Unsubscribe links are commonly used by disreputable spammers as a way of confirming that the address really exists, so relying on the "List-Unsubscribe" header is not always a good idea.

Yes, some people mark transactional emails as spam. However, far more spammers think their mails were justified when they're not. Your "newsletter" may very well be spam, no matter how much you think it's covered by someone's existing tenuously related relationship to some company you bought a pile of email addresses from.

1 comments

Double opt-in is an industry standard. Someone buying a list of email addresses is not. Some laws are now enforcing the concept such as CASL.

Either way, newsletters/transactional emails can all be marked as SPAM even though the recipient is legitimate. The sender can be negatively affected by a blind reputation system.

"List-Unsubscribe" for sure can be abused, but better then blindly considering every email flagged as SPAM.

The industry standard is "confirmed opt in".

Lots of people use the term "double opt it". Some of those people are spammers. If someone cares about sounding credible they should probably use "confirmed opt in" rather than "double opt in".

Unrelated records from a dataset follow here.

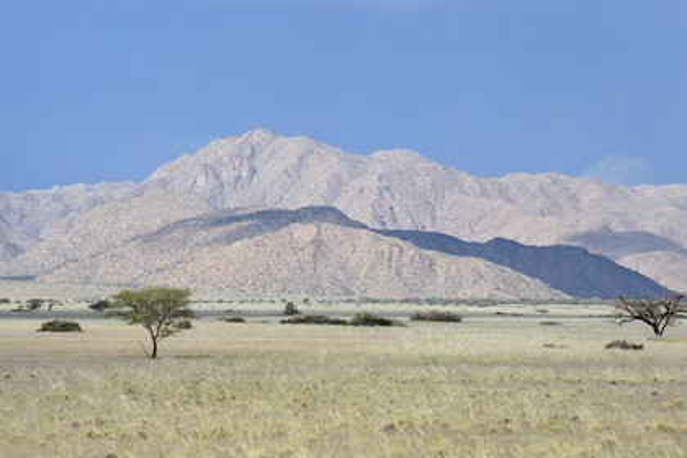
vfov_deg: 6.9
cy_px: 229
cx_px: 344
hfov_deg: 10.3
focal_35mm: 200
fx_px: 3816
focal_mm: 200
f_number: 7.1
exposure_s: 1/3200
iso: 800
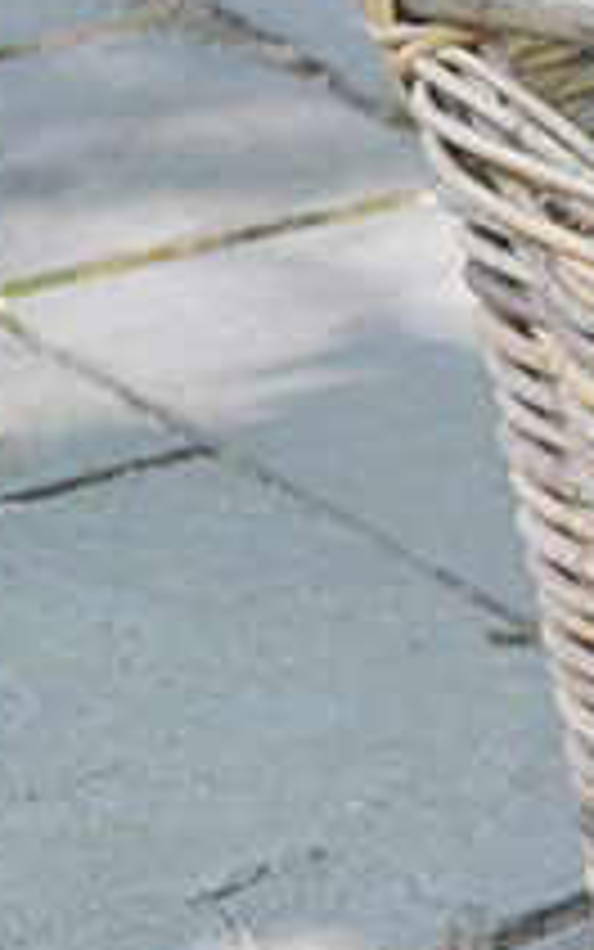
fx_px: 3676
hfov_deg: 8.3
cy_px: 624
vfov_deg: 14.7
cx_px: 1508
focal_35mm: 142
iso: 400
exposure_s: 1/80
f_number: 4.5
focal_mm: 28
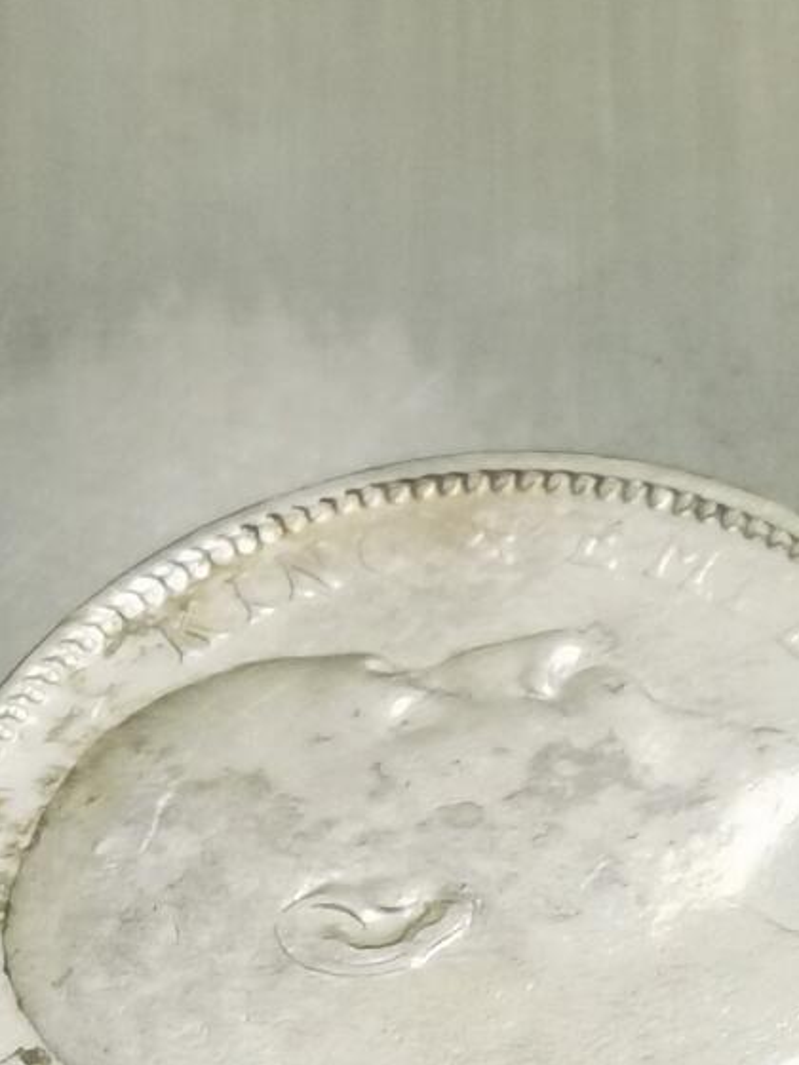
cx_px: 508
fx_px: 6432
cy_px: 1303
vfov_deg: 9.3
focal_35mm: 209
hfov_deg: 7.1
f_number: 1.9
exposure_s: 1/100
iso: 125
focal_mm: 6.67
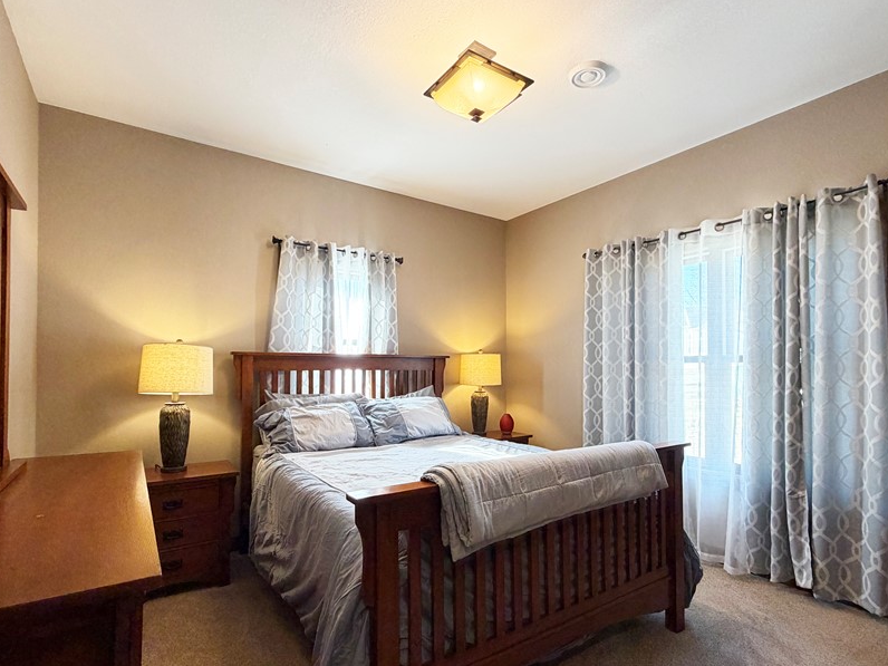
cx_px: 456
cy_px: 364
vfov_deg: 71.4
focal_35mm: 18
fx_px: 462
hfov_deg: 87.7
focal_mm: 2.22
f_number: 2.2
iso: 250
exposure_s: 1/60
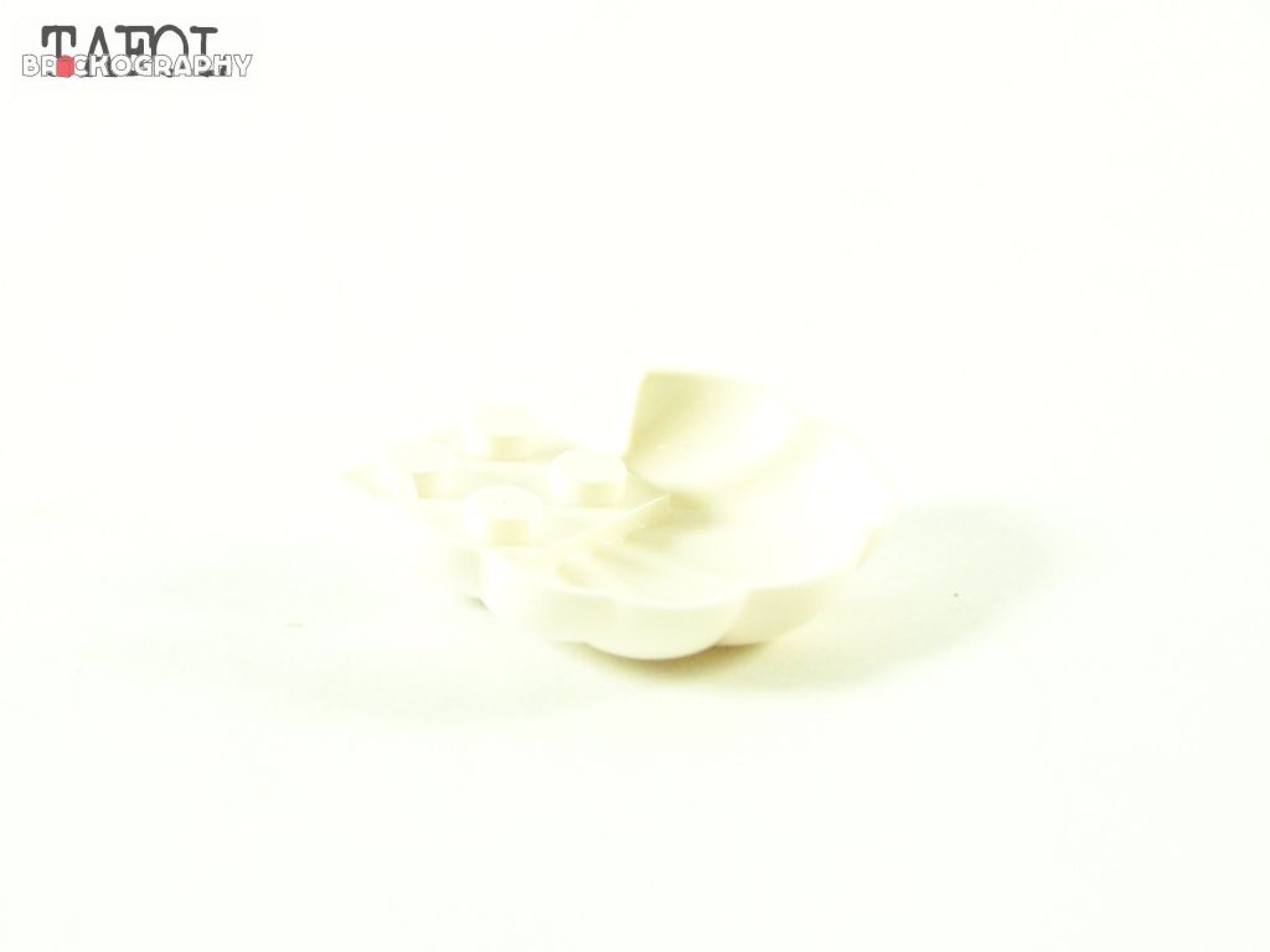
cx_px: 635
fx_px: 3852
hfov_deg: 18.7
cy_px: 476
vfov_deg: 14.1
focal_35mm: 105
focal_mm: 17.5
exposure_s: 1/60
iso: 400
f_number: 3.6
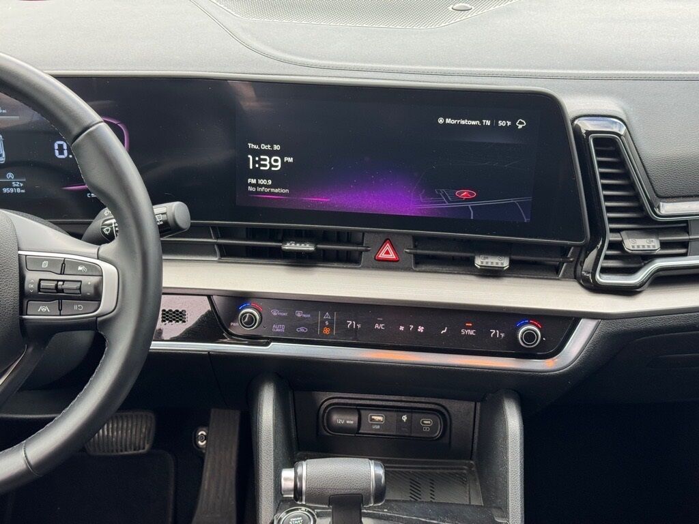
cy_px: 262
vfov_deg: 30.3
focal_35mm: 48
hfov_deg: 39.7
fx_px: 969
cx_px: 350
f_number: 1.78
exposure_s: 1/113
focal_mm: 6.76
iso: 100
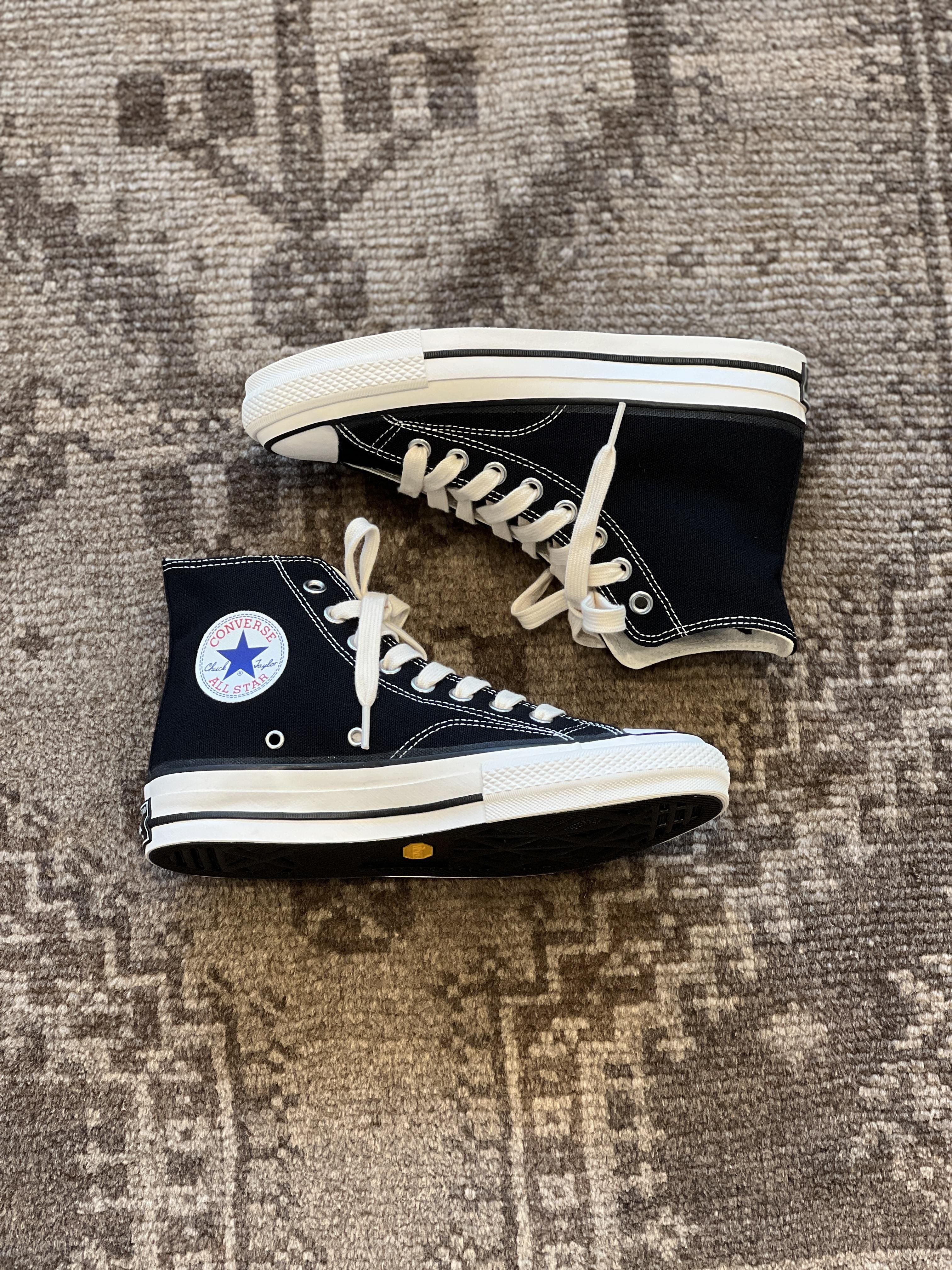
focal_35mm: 77
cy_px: 635
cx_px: 476
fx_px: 2824
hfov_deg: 19.1
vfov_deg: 25.3
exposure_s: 1/40
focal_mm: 9
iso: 160
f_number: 2.8
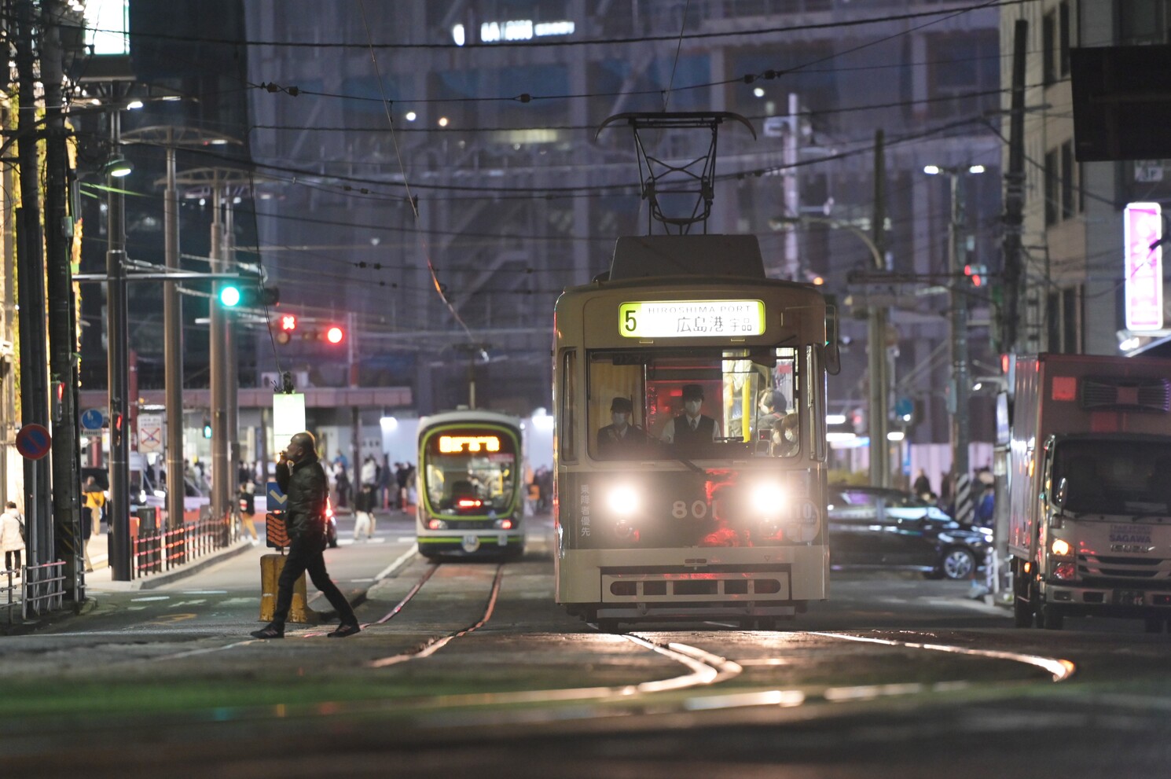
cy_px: 390
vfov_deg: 6.9
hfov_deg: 10.3
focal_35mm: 200
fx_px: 6500
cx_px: 586
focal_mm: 200
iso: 2500
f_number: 2.8
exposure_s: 1/125
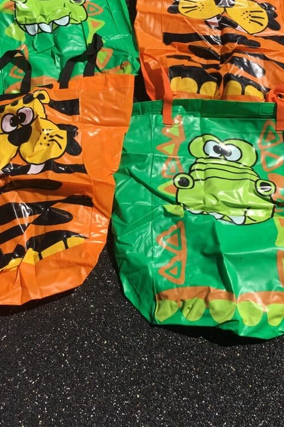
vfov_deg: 47.2
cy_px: 179
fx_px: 486
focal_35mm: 41
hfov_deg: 32.5
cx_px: 119
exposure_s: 1/2653
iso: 25
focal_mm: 4.15
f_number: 2.2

Clarification, https://blog.mailchimp.com/opt-in-vs-confirmed-opt-in-vs-dou..., http://support2.constantcontact.com/articles/FAQ/1586.

I'm not sure why it is not credible to use the term double opt-in, please explain.

Mostly it's used by spammers. When you use it there's a hard to shake impression that you don't understand the point about getting confirmation by email from the email address owner, and that you might be using eg checkboxes on a webform as a confirmation.

That mailchimp blog? It's wrong. What they describe as confirmed opt-in is not confirmed opt in, and what they describe as double opt in is in fact just confirmed opt in.

If anyone from mailchimp is reading: please fix this fucking annoying and stupid error.

EDIT: That constantcontact post is correct. Notice how they put "also known as double opt-in" in brackets, and then never use it again but only use confirmed opt-in?